Hacia poniente se contemplan las estribaciones de Sierra Bermeja y Cádiz, el monolito rectilíneo del Peñón y frente a él las ondulaciones sinuosas del monte Gurugú, África. El Estrecho en su plenitud, que en las noches despejadas nos permite contemplar el tráfago luminoso de los barcos que entran y salen hacia el Atlántico y allá, como un telón de fondo, la cordillera del Atlas.
Me gusta pasear por los puertos pesqueros de las ciudades, de los pueblos, debe ser congénito o hereditario, mi padre profesa también la misma afición, asistir al movimiento de las idas y venidas de las flotas, contemplar las tripulaciones manejando los aparejos aquí y allá, escuchar los sonidos característicos de los motores, las drizas, los engranajes, el mar apretando una y otra vez, descubrir el olor característico que concilia sur, norte, este y oeste, a gasoil, salitre, algas, pescado. Me ubica en un lugar conocido, en un espacio que reconozco, con el que me identifico. En ocasiones anoto los nombres de algunas embarcaciones para no olvidarlas, reconstruyo mentalmente la historia detrás de cada uno de ellos, o me la invento y la hago mía para siempre.
Marbella se hermana en La Bajadilla con esas otras ciudades portuarias mediterráneas que salpican las costas del mar fraterno y parece hablar el mismo idioma que los puertos marroquíes o franceses o sicilianos o griegos o turcos o tunecinos.

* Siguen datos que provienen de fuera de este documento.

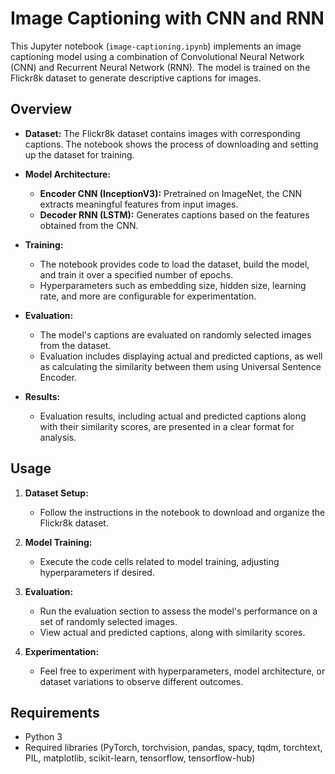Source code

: # Image Captioning with CNN and RNN

This Jupyter notebook (`image-captioning.ipynb`) implements an image captioning model using a combination of Convolutional Neural Network (CNN) and Recurrent Neural Network (RNN). The model is trained on the Flickr8k dataset to generate descriptive captions for images.

## Overview

- **Dataset:** The Flickr8k dataset contains images with corresponding captions. The notebook shows the process of downloading and setting up the dataset for training.

- **Model Architecture:**
  - **Encoder CNN (InceptionV3):** Pretrained on ImageNet, the CNN extracts meaningful features from input images.
  - **Decoder RNN (LSTM):** Generates captions based on the features obtained from the CNN.

- **Training:**
  - The notebook provides code to load the dataset, build the model, and train it over a specified number of epochs.
  - Hyperparameters such as embedding size, hidden size, learning rate, and more are configurable for experimentation.

- **Evaluation:**
  - The model's captions are evaluated on randomly selected images from the dataset.
  - Evaluation includes displaying actual and predicted captions, as well as calculating the similarity between them using Universal Sentence Encoder.

- **Results:**
  - Evaluation results, including actual and predicted captions along with their similarity scores, are presented in a clear format for analysis.

## Usage

1. **Dataset Setup:**
   - Follow the instructions in the notebook to download and organize the Flickr8k dataset.

2. **Model Training:**
   - Execute the code cells related to model training, adjusting hyperparameters if desired.

3. **Evaluation:**
   - Run the evaluation section to assess the model's performance on a set of randomly selected images.
   - View actual and predicted captions, along with similarity scores.

4. **Experimentation:**
   - Feel free to experiment with hyperparameters, model architecture, or dataset variations to observe different outcomes.

## Requirements

- Python 3
- Required libraries (PyTorch, torchvision, pandas, spacy, tqdm, torchtext, PIL, matplotlib, scikit-learn, tensorflow, tensorflow-hub)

Es un idioma elaborado desde lo marino y para lo marino que los terrestres apenas podemos intuir, un lenguaje común trufado de esfuerzo, manos curtidas, pieles asoleadas y una mirada tendente a escapar hacia el horizonte.
Por eso me gusta subir a esa terraza que un día me regalaron Antonia y Daniela, porque comprendo mejor las particularidades de una ciudad repleta de caras y de aristas, con tantas realidades como personas la habitan, tan próxima y tan alejada a la imagen que se tiene y se vende de ella y en la que palpita también un corazón portuario, profundamente mediterráneo, un corazón pesquero que mira al mar de tú a tú.